Problem description:
Repeat the listing verbatim. Drop any pictures.

Data:
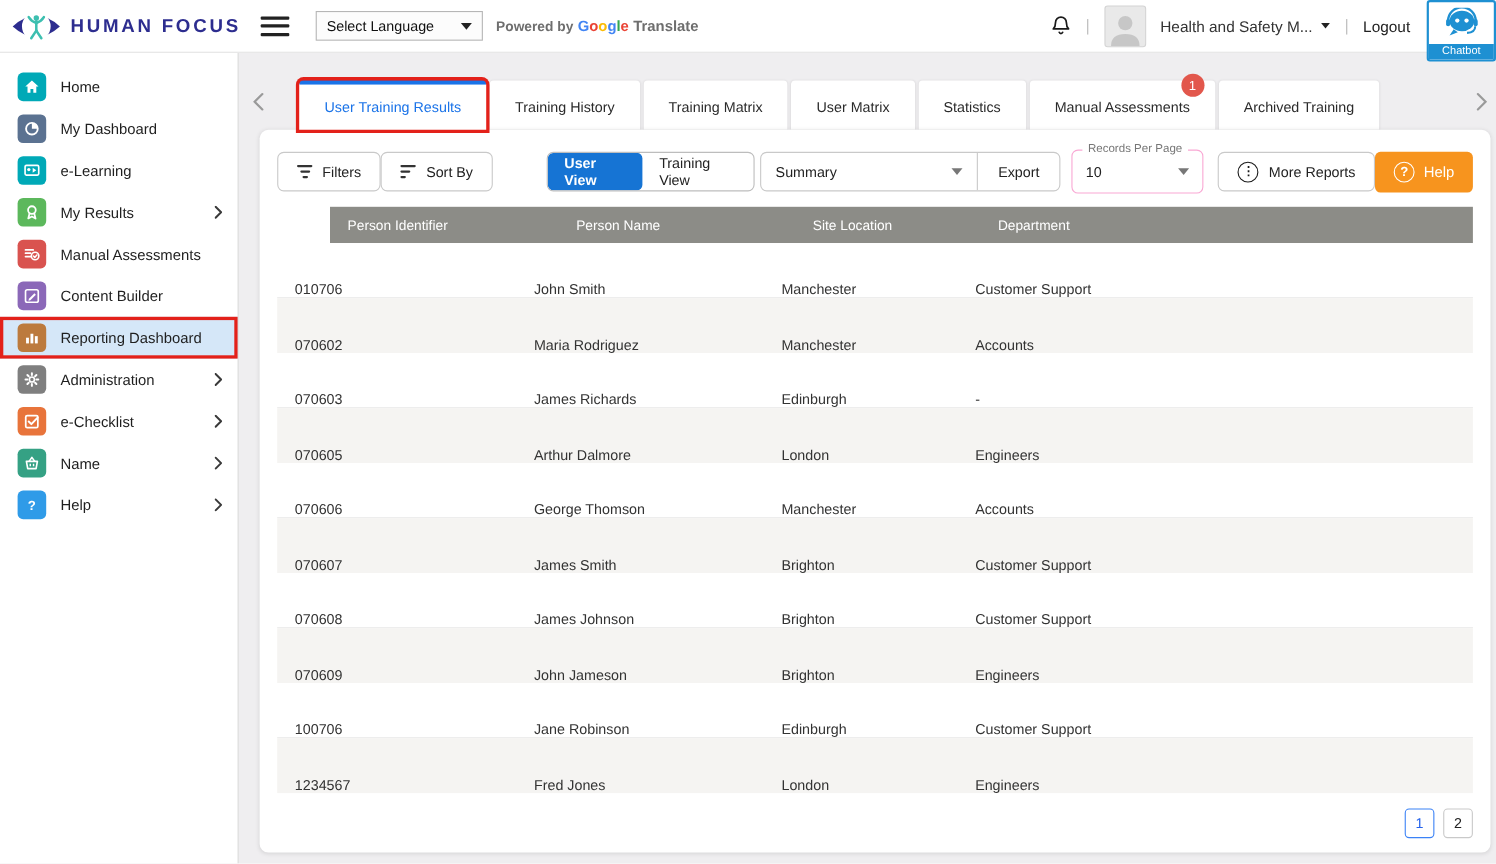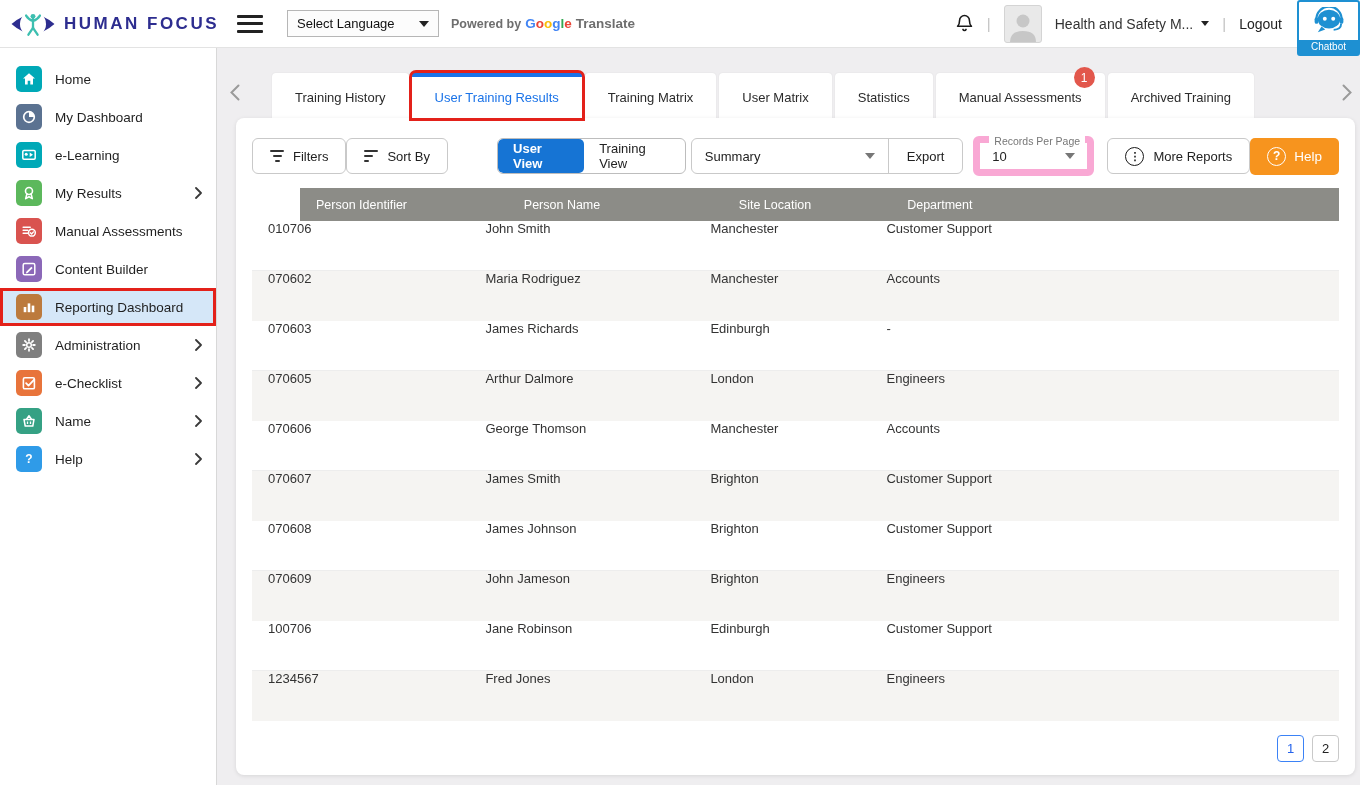--- a/index.html
+++ b/index.html
@@ -319,11 +319,11 @@
         </svg>
     </span>
     <div class="tab-list">
-        <div class="tab">
-          <span>Training History</span>
-        </div>
         <div class="tab active">
           <span>User Training Results</span>
+        </div>
+        <div class="tab">
+          <span>Training History</span>
         </div>
         <div class="tab">
           <span>Training Matrix</span>

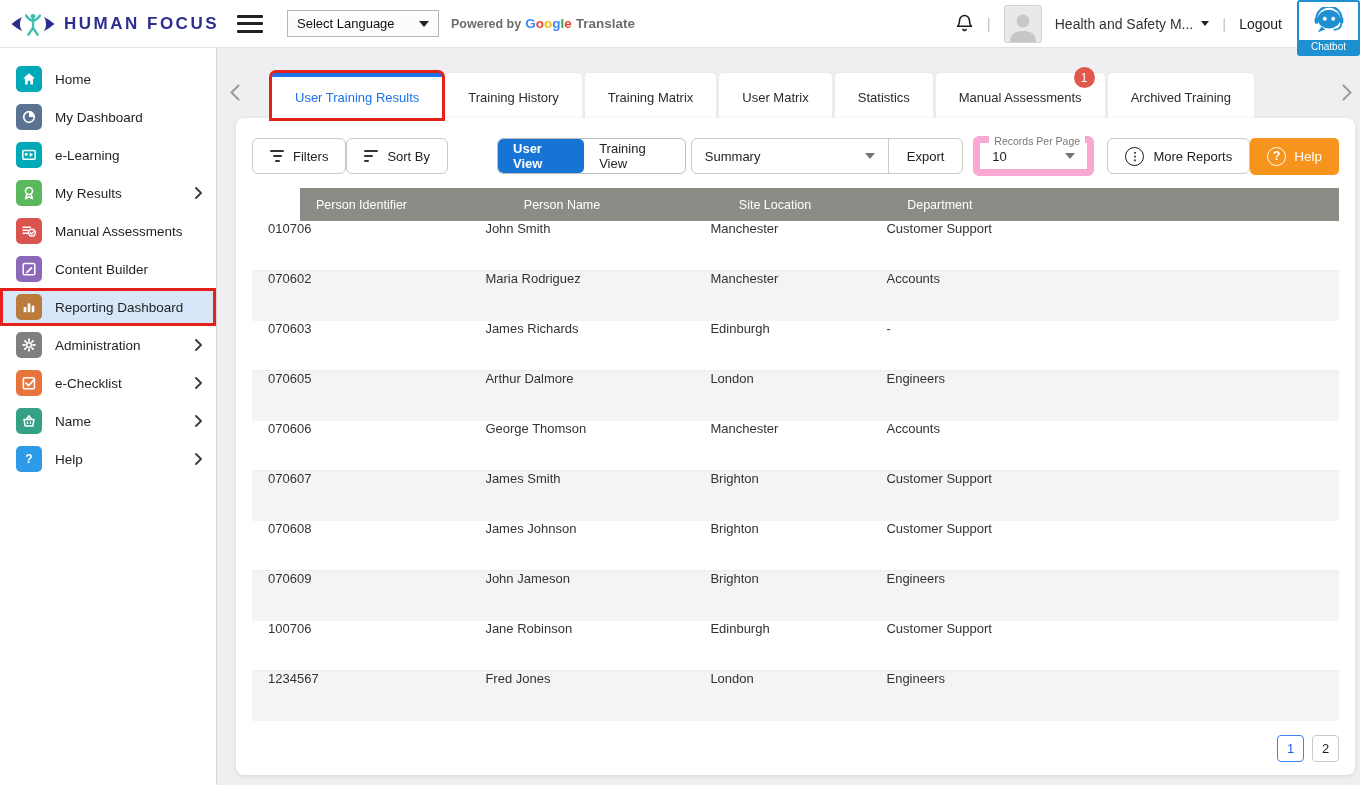--- a/index.html
+++ b/index.html
@@ -69,7 +69,7 @@
   .summary-select { width:215px; display:flex; align-items:center; justify-content:space-between; padding:0 13px; font-size:13px; cursor:pointer; }
   .summary-select .caret-down { border-top-color:#777; }
   .export-btn { border-left:1px solid #c9c9c9; display:flex; align-items:center; padding:0 18px; font-size:13px; cursor:pointer; }
-  .records { margin-left:10px; position:relative; width:127px; height:40px; border:7px solid #f9a8d4; border-radius:6px;
+  .records { margin-left:10px; position:relative; width:127px; height:40px; border:1px solid #f9a8d4; border-radius:6px;
              display:flex; align-items:center; justify-content:space-between; padding:0 12px; font-size:13px; cursor:pointer; background:#fff; }
   .records-label { position:absolute; top:-8px; left:9px; background:#fff; padding:0 5px; font-size:10.5px; color:#777; white-space:nowrap; }
   .records .caret-down { border-top-color:#777; }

Solved problem:
--- a/index.html
+++ b/index.html
@@ -319,11 +319,11 @@
         </svg>
     </span>
     <div class="tab-list">
-        <div class="tab">
-          <span>Training History</span>
-        </div>
         <div class="tab active">
           <span>User Training Results</span>
+        </div>
+        <div class="tab">
+          <span>Training History</span>
         </div>
         <div class="tab">
           <span>Training Matrix</span>

--- a/index.html
+++ b/index.html
@@ -69,7 +69,7 @@
   .summary-select { width:215px; display:flex; align-items:center; justify-content:space-between; padding:0 13px; font-size:13px; cursor:pointer; }
   .summary-select .caret-down { border-top-color:#777; }
   .export-btn { border-left:1px solid #c9c9c9; display:flex; align-items:center; padding:0 18px; font-size:13px; cursor:pointer; }
-  .records { margin-left:10px; position:relative; width:127px; height:40px; border:7px solid #f9a8d4; border-radius:6px;
+  .records { margin-left:10px; position:relative; width:127px; height:40px; border:1px solid #f9a8d4; border-radius:6px;
              display:flex; align-items:center; justify-content:space-between; padding:0 12px; font-size:13px; cursor:pointer; background:#fff; }
   .records-label { position:absolute; top:-8px; left:9px; background:#fff; padding:0 5px; font-size:10.5px; color:#777; white-space:nowrap; }
   .records .caret-down { border-top-color:#777; }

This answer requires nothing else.